What the task asks:
Your task is to find every line in the records that holds the string "controller" and copy it.

Saved entries
########
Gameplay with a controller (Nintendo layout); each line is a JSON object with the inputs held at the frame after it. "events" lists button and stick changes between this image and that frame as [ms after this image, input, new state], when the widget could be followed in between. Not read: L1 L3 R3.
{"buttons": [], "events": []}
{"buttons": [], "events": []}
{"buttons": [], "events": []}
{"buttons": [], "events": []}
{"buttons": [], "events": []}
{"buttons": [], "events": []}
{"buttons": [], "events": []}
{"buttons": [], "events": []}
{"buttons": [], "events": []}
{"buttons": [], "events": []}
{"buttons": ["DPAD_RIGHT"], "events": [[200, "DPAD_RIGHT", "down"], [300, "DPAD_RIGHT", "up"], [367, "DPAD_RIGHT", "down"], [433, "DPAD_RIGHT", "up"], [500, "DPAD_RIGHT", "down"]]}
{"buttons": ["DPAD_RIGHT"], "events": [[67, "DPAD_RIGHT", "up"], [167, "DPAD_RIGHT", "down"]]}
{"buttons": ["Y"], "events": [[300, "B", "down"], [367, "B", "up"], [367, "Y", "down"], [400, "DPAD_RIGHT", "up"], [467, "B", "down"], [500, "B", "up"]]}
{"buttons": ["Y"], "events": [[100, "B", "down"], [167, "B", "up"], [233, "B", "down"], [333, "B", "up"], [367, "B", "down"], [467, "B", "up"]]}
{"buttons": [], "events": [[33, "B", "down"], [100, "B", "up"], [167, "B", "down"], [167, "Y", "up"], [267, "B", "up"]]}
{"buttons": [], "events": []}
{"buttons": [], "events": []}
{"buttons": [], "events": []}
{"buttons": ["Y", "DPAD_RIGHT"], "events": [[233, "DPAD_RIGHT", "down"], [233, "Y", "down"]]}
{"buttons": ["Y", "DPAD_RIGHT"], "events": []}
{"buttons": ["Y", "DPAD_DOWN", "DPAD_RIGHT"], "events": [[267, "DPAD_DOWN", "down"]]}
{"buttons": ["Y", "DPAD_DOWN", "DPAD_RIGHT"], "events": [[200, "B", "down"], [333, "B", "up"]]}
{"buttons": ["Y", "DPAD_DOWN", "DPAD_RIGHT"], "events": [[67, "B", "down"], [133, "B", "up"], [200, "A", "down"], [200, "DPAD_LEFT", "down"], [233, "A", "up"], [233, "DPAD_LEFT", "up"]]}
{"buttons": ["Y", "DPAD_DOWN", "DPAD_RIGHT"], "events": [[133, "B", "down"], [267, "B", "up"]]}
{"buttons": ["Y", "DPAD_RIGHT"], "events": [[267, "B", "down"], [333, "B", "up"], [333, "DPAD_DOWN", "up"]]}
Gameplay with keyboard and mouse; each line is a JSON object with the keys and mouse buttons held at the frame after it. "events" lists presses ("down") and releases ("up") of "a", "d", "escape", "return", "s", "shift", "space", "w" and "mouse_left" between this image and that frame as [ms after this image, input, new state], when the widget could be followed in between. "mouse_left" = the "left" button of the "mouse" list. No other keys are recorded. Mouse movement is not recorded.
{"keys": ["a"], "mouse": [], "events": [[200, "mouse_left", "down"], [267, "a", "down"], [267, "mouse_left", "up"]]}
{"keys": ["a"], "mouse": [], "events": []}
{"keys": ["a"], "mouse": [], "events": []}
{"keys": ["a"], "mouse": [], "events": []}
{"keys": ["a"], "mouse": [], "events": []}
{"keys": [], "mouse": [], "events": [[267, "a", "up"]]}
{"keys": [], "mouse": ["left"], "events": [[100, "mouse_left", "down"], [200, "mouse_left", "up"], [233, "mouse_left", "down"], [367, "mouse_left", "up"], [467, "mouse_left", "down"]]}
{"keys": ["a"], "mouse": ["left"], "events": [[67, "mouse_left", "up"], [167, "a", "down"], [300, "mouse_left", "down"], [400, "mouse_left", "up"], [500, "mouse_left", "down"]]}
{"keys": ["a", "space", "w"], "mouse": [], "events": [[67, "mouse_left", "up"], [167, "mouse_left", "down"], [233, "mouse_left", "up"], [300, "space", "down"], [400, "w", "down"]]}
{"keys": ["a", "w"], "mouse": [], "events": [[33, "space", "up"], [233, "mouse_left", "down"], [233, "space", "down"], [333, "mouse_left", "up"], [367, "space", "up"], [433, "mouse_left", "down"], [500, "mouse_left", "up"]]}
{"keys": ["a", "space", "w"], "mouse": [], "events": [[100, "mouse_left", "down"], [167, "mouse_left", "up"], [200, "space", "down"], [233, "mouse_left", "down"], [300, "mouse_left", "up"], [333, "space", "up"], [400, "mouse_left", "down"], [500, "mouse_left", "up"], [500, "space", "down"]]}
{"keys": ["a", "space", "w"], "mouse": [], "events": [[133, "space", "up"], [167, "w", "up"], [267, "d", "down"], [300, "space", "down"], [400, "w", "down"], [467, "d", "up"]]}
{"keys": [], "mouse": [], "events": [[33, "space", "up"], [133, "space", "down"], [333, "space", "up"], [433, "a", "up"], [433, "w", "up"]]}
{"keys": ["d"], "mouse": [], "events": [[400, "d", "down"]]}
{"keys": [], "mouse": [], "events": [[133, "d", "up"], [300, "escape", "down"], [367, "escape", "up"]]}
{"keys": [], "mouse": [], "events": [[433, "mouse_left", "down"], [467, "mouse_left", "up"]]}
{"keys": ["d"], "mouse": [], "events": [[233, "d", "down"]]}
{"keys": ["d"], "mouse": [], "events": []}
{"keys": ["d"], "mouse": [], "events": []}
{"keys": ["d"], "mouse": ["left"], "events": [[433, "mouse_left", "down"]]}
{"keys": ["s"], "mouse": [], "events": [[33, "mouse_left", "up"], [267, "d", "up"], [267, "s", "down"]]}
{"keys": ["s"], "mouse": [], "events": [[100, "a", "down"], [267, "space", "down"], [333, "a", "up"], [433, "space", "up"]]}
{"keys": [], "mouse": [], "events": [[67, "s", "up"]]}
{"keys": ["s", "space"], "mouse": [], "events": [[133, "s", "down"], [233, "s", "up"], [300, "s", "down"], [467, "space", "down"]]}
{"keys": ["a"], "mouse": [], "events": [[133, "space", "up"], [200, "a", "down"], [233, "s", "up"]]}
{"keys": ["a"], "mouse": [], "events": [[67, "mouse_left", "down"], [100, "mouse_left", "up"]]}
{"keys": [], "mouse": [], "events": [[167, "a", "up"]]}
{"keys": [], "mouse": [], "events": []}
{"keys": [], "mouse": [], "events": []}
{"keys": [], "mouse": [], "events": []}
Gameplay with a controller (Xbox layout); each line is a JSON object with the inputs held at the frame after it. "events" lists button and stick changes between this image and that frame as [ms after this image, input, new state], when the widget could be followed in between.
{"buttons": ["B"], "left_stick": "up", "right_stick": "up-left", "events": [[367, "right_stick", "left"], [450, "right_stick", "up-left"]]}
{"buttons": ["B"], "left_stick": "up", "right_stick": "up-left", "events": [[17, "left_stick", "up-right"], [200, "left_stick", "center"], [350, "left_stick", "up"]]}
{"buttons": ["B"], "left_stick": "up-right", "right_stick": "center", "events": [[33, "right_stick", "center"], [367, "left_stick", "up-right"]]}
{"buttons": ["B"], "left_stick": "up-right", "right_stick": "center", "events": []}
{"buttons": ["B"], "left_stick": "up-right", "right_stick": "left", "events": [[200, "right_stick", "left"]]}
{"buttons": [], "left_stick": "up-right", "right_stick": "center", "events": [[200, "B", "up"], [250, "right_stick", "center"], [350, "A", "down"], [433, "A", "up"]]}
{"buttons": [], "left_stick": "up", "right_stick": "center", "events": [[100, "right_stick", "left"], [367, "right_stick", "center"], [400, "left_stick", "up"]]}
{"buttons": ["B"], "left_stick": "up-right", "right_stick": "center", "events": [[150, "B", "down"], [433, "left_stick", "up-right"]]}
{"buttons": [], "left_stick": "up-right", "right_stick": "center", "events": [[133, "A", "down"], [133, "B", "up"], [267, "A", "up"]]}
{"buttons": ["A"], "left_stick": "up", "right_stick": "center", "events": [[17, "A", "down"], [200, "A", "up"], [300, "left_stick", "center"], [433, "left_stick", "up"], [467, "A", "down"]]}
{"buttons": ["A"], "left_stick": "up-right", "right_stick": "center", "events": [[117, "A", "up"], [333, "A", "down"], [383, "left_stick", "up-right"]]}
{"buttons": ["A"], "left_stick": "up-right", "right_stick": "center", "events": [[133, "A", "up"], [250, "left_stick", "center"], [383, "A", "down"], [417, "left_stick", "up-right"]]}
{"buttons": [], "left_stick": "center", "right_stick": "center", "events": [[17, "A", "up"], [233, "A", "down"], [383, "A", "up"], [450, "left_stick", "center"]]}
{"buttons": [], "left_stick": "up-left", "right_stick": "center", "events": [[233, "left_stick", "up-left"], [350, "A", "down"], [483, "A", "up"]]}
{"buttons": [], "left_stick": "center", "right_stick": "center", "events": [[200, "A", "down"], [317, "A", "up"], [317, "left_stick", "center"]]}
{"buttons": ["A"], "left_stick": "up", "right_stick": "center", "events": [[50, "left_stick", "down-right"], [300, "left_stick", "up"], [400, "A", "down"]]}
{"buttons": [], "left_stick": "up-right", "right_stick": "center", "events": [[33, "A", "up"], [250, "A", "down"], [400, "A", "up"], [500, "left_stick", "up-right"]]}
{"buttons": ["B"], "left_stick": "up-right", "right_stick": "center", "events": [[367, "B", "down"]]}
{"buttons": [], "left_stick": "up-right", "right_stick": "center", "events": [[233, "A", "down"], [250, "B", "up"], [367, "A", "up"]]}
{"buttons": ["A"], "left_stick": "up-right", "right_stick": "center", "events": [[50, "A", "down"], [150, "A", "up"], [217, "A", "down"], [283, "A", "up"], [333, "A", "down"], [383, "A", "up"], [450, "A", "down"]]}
########
Exercise answer:
Gameplay with a controller (Nintendo layout); each line is a JSON object with the inputs held at the frame after it. "events" lists button and stick changes between this image and that frame as [ms after this image, input, new state], when the widget could be followed in between. Not read: L1 L3 R3.
Gameplay with a controller (Xbox layout); each line is a JSON object with the inputs held at the frame after it. "events" lists button and stick changes between this image and that frame as [ms after this image, input, new state], when the widget could be followed in between.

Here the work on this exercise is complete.